**Task details:**
The output should be the line containing "[151,256,211,274] 5.4-5] ->" and every later line of the records, exactly as written, and nothing else.

**Material for the task:**
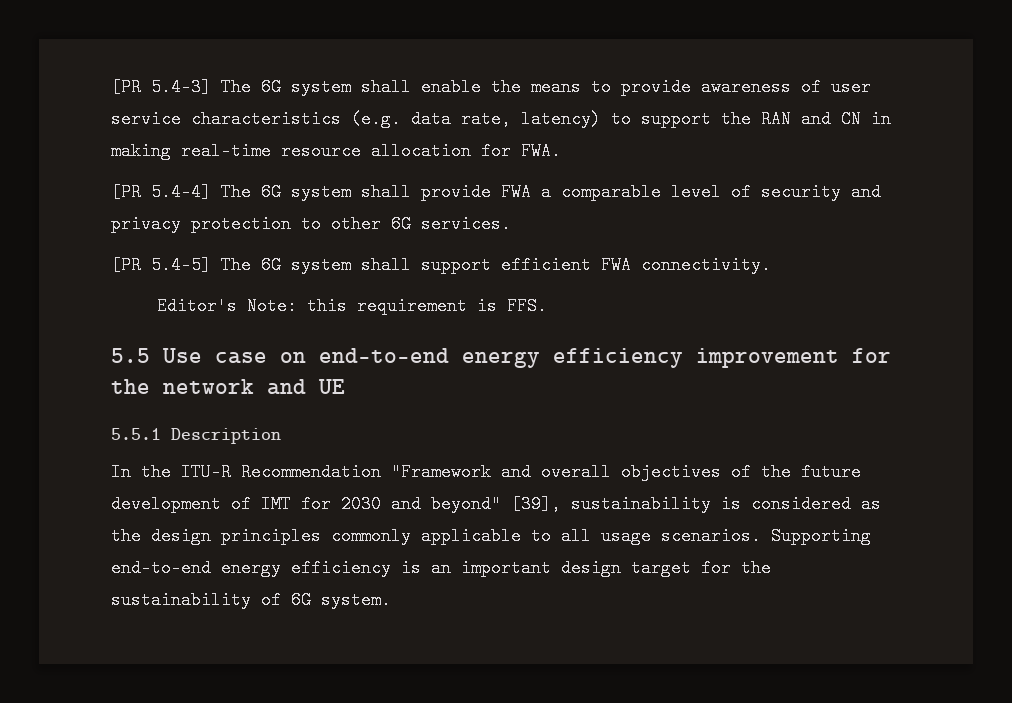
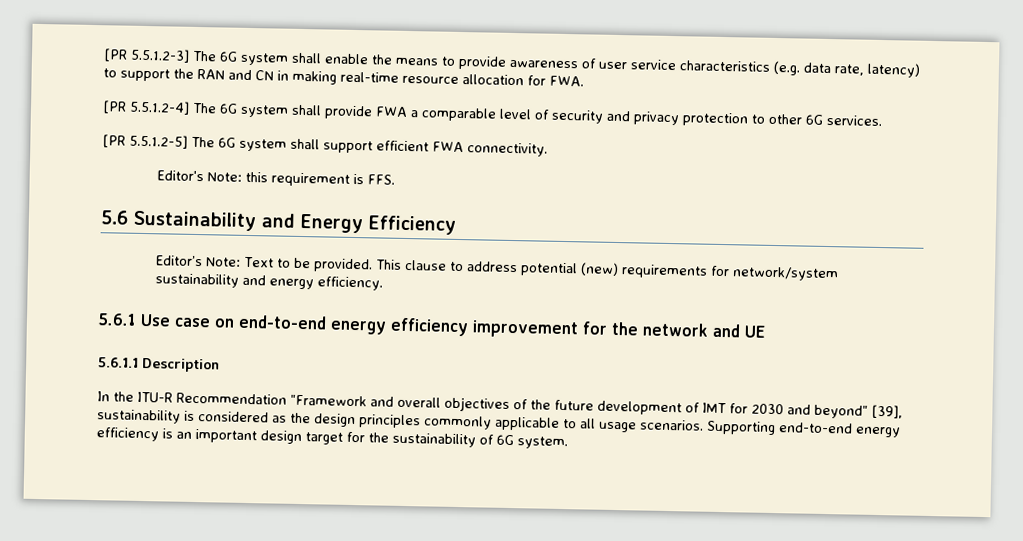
[111,78,211,96] [PR 5.4-3] -> [103,48,190,63] [PR 5.5.1.2-3]
[151,183,211,201] 5.4-4] -> [129,100,190,115] 5.5.1.2-4]
[151,256,211,274] 5.4-5] -> [129,134,188,149] 5.5.1.2-5]
[111,348,150,363] 5.5 -> [100,210,457,235] [156,255,840,282] [155,273,384,291] [98,313,137,326] 5.6 Sustainability and Energy Efficiency // Editor’s Note: Text to be provided. This clause to address potential (new) requirements for network/system sustainability and energy efficiency. // 5.6.1
[111,428,161,440] 5.5.1 -> [98,357,139,368] 5.6.1.1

**Answer box:**
[151,256,211,274] 5.4-5] -> [129,134,188,149] 5.5.1.2-5]
[111,348,150,363] 5.5 -> [100,210,457,235] [156,255,840,282] [155,273,384,291] [98,313,137,326] 5.6 Sustainability and Energy Efficiency // Editor’s Note: Text to be provided. This clause to address potential (new) requirements for network/system sustainability and energy efficiency. // 5.6.1
[111,428,161,440] 5.5.1 -> [98,357,139,368] 5.6.1.1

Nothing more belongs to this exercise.